## What is expected
Would you set down each line of the data below exactly?

[Records from a collection]
== Segment start ==

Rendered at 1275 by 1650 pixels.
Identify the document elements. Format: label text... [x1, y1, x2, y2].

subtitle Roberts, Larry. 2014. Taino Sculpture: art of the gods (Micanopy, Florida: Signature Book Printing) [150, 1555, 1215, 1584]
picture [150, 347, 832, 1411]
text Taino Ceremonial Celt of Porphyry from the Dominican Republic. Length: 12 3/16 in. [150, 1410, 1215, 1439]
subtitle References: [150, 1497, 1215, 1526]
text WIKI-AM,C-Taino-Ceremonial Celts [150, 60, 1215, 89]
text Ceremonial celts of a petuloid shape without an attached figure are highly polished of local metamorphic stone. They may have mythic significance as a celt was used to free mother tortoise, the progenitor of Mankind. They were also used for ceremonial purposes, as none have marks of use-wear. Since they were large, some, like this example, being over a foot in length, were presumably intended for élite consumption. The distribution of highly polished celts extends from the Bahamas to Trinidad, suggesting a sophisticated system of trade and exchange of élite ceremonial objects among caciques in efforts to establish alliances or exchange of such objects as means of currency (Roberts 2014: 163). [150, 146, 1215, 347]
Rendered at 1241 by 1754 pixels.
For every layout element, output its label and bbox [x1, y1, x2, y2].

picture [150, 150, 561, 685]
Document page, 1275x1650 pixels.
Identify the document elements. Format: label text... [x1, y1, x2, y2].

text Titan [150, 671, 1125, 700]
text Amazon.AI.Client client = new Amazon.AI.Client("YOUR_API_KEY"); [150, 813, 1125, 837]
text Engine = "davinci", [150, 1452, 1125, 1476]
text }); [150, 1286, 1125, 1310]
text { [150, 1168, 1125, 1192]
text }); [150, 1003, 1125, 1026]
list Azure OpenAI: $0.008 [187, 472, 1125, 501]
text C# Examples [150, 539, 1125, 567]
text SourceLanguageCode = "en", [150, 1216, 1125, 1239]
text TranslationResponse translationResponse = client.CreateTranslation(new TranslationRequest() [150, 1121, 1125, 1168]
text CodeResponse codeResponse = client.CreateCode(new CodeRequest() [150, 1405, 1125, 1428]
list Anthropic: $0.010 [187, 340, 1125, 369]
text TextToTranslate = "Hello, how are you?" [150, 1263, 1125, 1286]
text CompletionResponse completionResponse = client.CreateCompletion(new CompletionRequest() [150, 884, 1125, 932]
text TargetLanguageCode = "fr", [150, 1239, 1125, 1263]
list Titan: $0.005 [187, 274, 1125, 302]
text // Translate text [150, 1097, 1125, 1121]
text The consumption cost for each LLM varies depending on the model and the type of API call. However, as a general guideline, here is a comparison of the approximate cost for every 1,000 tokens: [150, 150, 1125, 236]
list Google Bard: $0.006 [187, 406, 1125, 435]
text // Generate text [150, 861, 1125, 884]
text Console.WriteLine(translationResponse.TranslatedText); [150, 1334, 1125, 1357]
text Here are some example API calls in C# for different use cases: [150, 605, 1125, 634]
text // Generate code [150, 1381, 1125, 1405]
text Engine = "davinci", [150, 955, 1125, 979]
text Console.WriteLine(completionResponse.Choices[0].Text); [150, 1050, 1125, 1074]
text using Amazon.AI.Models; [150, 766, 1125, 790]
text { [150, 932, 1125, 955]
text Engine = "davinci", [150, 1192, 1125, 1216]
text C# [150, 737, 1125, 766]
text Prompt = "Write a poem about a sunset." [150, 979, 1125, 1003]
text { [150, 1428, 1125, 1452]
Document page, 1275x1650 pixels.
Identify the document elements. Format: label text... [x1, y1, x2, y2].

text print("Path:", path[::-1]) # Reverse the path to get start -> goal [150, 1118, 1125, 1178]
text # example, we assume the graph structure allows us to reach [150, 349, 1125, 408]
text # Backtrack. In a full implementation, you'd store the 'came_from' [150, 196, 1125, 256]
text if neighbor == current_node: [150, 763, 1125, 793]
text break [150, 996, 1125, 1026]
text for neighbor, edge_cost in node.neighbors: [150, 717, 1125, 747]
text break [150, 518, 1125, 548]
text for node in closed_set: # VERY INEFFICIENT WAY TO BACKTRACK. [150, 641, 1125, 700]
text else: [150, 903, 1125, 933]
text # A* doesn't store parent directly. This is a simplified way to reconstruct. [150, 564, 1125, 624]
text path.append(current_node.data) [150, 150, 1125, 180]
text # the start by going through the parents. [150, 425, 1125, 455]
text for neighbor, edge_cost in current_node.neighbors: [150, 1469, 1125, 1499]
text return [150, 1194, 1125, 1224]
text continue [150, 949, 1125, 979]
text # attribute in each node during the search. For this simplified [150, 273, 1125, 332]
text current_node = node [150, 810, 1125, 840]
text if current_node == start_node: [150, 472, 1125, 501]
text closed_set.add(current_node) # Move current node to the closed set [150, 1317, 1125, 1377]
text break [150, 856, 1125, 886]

== Segment end ==

## Response for this exercise
Rendered at 1275 by 1650 pixels.
Identify the document elements. Format: label text... [x1, y1, x2, y2].

subtitle Roberts, Larry. 2014. Taino Sculpture: art of the gods (Micanopy, Florida: Signature Book Printing) [150, 1555, 1215, 1584]
picture [150, 347, 832, 1411]
text Taino Ceremonial Celt of Porphyry from the Dominican Republic. Length: 12 3/16 in. [150, 1410, 1215, 1439]
subtitle References: [150, 1497, 1215, 1526]
text WIKI-AM,C-Taino-Ceremonial Celts [150, 60, 1215, 89]
text Ceremonial celts of a petuloid shape without an attached figure are highly polished of local metamorphic stone. They may have mythic significance as a celt was used to free mother tortoise, the progenitor of Mankind. They were also used for ceremonial purposes, as none have marks of use-wear. Since they were large, some, like this example, being over a foot in length, were presumably intended for élite consumption. The distribution of highly polished celts extends from the Bahamas to Trinidad, suggesting a sophisticated system of trade and exchange of élite ceremonial objects among caciques in efforts to establish alliances or exchange of such objects as means of currency (Roberts 2014: 163). [150, 146, 1215, 347]
Rendered at 1241 by 1754 pixels.
For every layout element, output its label and bbox [x1, y1, x2, y2].

picture [150, 150, 561, 685]
Document page, 1275x1650 pixels.
Identify the document elements. Format: label text... [x1, y1, x2, y2].

text Titan [150, 671, 1125, 700]
text Amazon.AI.Client client = new Amazon.AI.Client("YOUR_API_KEY"); [150, 813, 1125, 837]
text Engine = "davinci", [150, 1452, 1125, 1476]
text }); [150, 1286, 1125, 1310]
text { [150, 1168, 1125, 1192]
text }); [150, 1003, 1125, 1026]
list Azure OpenAI: $0.008 [187, 472, 1125, 501]
text C# Examples [150, 539, 1125, 567]
text SourceLanguageCode = "en", [150, 1216, 1125, 1239]
text TranslationResponse translationResponse = client.CreateTranslation(new TranslationRequest() [150, 1121, 1125, 1168]
text CodeResponse codeResponse = client.CreateCode(new CodeRequest() [150, 1405, 1125, 1428]
list Anthropic: $0.010 [187, 340, 1125, 369]
text TextToTranslate = "Hello, how are you?" [150, 1263, 1125, 1286]
text CompletionResponse completionResponse = client.CreateCompletion(new CompletionRequest() [150, 884, 1125, 932]
text TargetLanguageCode = "fr", [150, 1239, 1125, 1263]
list Titan: $0.005 [187, 274, 1125, 302]
text // Translate text [150, 1097, 1125, 1121]
text The consumption cost for each LLM varies depending on the model and the type of API call. However, as a general guideline, here is a comparison of the approximate cost for every 1,000 tokens: [150, 150, 1125, 236]
list Google Bard: $0.006 [187, 406, 1125, 435]
text // Generate text [150, 861, 1125, 884]
text Console.WriteLine(translationResponse.TranslatedText); [150, 1334, 1125, 1357]
text Here are some example API calls in C# for different use cases: [150, 605, 1125, 634]
text // Generate code [150, 1381, 1125, 1405]
text Engine = "davinci", [150, 955, 1125, 979]
text Console.WriteLine(completionResponse.Choices[0].Text); [150, 1050, 1125, 1074]
text using Amazon.AI.Models; [150, 766, 1125, 790]
text { [150, 932, 1125, 955]
text Engine = "davinci", [150, 1192, 1125, 1216]
text C# [150, 737, 1125, 766]
text Prompt = "Write a poem about a sunset." [150, 979, 1125, 1003]
text { [150, 1428, 1125, 1452]
Document page, 1275x1650 pixels.
Identify the document elements. Format: label text... [x1, y1, x2, y2].

text print("Path:", path[::-1]) # Reverse the path to get start -> goal [150, 1118, 1125, 1178]
text # example, we assume the graph structure allows us to reach [150, 349, 1125, 408]
text # Backtrack. In a full implementation, you'd store the 'came_from' [150, 196, 1125, 256]
text if neighbor == current_node: [150, 763, 1125, 793]
text break [150, 996, 1125, 1026]
text for neighbor, edge_cost in node.neighbors: [150, 717, 1125, 747]
text break [150, 518, 1125, 548]
text for node in closed_set: # VERY INEFFICIENT WAY TO BACKTRACK. [150, 641, 1125, 700]
text else: [150, 903, 1125, 933]
text # A* doesn't store parent directly. This is a simplified way to reconstruct. [150, 564, 1125, 624]
text path.append(current_node.data) [150, 150, 1125, 180]
text # the start by going through the parents. [150, 425, 1125, 455]
text for neighbor, edge_cost in current_node.neighbors: [150, 1469, 1125, 1499]
text return [150, 1194, 1125, 1224]
text continue [150, 949, 1125, 979]
text # attribute in each node during the search. For this simplified [150, 273, 1125, 332]
text current_node = node [150, 810, 1125, 840]
text if current_node == start_node: [150, 472, 1125, 501]
text closed_set.add(current_node) # Move current node to the closed set [150, 1317, 1125, 1377]
text break [150, 856, 1125, 886]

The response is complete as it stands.